Magda Linette nie przestaje szokować w Australian Open. Po pokonaniu w trzeciej rundzie wielkoszlemowego turnieju rosyjskiej tenisistki Jekateriny Aleksandrowej, Polka osiągnęła na antypodach życiowy sukces, ale wcale nie zamierzała na tym przestawać. Poznanianka w poniedziałek na Rod Laver Arena wyeliminowała z imprezy czwartą rakietę świata - Francuzkę Caroline Garcię.
Caroline jest bardzo agresywna na korcie. Znajduje się w znakomitej formie. Muszę zagrać swój najlepszy tenis
- zapowiadała Linette po zwycięstwie z Aleksandrową i spełniła swoje zapowiedzi.
When you beat the No.16, No.19 and No.4 seeds on your way to a maiden Grand Slam quarterfinal 🙌@MagdaLinette • @wwos • @espn • @eurosport • @wowowtennis • #AusOpen • #AO2023 pic.twitter.com/xBtdR3dphu
— #AusOpen (@AustralianOpen) January 23, 2023
Po pokonaniu kolejnej przeszkody w Australian Open 30-letnia tenisistka zdradziła tajemnicę swojego sukcesu. "Po raz pierwszy w karierze trenowałam mniej przed sezonem... to zadziałało" - przyznała z uśmiechem.

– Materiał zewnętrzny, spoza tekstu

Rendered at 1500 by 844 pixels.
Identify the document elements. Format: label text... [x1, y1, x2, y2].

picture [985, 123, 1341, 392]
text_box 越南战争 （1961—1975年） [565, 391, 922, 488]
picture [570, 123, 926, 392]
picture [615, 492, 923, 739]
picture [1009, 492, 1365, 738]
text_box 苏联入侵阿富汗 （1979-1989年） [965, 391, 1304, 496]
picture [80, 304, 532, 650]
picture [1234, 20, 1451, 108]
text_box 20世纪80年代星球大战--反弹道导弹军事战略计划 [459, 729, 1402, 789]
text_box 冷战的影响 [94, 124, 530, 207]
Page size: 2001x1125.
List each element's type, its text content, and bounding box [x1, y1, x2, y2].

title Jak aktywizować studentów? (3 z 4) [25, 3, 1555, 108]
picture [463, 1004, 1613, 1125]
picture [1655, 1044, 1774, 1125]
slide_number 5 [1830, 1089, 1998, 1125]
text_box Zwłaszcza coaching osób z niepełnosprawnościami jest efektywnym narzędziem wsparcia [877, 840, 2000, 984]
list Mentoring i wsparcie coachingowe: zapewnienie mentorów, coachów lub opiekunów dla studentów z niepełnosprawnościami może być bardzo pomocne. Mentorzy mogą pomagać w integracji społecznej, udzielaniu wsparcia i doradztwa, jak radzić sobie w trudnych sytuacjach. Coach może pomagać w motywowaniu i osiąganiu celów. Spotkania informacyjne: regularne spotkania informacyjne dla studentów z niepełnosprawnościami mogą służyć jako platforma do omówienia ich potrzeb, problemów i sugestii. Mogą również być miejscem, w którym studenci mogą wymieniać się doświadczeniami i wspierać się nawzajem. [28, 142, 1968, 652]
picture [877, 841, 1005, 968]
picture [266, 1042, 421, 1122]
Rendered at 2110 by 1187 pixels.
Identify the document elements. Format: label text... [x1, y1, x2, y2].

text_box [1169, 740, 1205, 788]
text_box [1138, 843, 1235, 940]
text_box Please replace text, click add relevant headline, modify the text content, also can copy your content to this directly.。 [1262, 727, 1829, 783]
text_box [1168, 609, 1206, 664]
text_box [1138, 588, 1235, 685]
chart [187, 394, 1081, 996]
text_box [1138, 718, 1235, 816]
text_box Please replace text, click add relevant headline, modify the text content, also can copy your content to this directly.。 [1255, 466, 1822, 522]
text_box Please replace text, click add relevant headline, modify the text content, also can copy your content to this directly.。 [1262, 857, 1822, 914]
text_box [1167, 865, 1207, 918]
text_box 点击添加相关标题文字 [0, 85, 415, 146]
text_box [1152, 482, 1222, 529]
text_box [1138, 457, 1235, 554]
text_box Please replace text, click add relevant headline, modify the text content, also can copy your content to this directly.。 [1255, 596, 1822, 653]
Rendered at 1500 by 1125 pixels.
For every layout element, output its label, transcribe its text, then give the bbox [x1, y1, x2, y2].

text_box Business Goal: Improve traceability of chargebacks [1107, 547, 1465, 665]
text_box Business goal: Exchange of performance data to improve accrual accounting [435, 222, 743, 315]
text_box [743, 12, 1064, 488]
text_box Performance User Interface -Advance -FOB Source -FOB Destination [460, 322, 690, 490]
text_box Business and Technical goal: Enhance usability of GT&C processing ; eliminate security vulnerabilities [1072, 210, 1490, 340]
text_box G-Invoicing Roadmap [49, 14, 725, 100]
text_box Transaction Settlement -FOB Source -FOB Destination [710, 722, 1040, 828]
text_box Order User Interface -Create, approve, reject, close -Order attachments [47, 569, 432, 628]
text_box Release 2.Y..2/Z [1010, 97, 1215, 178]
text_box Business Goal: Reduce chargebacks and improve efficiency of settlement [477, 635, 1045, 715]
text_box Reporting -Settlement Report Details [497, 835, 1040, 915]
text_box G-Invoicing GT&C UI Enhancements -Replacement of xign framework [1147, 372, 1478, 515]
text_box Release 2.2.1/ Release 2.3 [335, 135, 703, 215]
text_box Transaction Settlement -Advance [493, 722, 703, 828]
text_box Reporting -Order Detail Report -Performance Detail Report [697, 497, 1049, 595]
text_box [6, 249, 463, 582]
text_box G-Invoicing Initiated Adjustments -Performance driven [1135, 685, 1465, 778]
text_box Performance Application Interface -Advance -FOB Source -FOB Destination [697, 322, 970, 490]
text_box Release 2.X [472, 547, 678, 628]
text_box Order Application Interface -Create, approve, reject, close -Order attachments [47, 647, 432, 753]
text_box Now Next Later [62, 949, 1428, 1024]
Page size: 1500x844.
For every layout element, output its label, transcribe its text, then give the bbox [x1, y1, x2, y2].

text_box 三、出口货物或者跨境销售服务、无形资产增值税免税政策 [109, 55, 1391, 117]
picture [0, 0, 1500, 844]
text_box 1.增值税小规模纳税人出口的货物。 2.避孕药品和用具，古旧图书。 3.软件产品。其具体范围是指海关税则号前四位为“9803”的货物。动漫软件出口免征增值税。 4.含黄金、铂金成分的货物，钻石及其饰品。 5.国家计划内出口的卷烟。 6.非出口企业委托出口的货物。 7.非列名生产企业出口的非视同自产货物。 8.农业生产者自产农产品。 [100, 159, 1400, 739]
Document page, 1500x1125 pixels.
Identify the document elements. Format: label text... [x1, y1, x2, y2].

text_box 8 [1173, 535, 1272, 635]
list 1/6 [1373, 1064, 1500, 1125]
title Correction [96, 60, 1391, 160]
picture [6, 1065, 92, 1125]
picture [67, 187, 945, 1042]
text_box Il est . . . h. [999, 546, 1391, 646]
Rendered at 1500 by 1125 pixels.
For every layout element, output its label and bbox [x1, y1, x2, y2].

"Less is more." 😆@MagdaLinette • #AusOpen • #AO2023 pic.twitter.com/UDMwpgumLH
— #AusOpen (@AustralianOpen) January 23, 2023
Linette w ćwierćfinale Australian Open zmierzy się z Czeszką Karoliną Pliskovą. Doświadczona tenisistka to była liderka światowego rankingu, jednak na Polce raczej nie zrobi to wrażenia. Wcześniej pokonała przecież w Melbourne Anett Kontaveit, która również była przez pewien okres czasu pierwszą rakietą świata.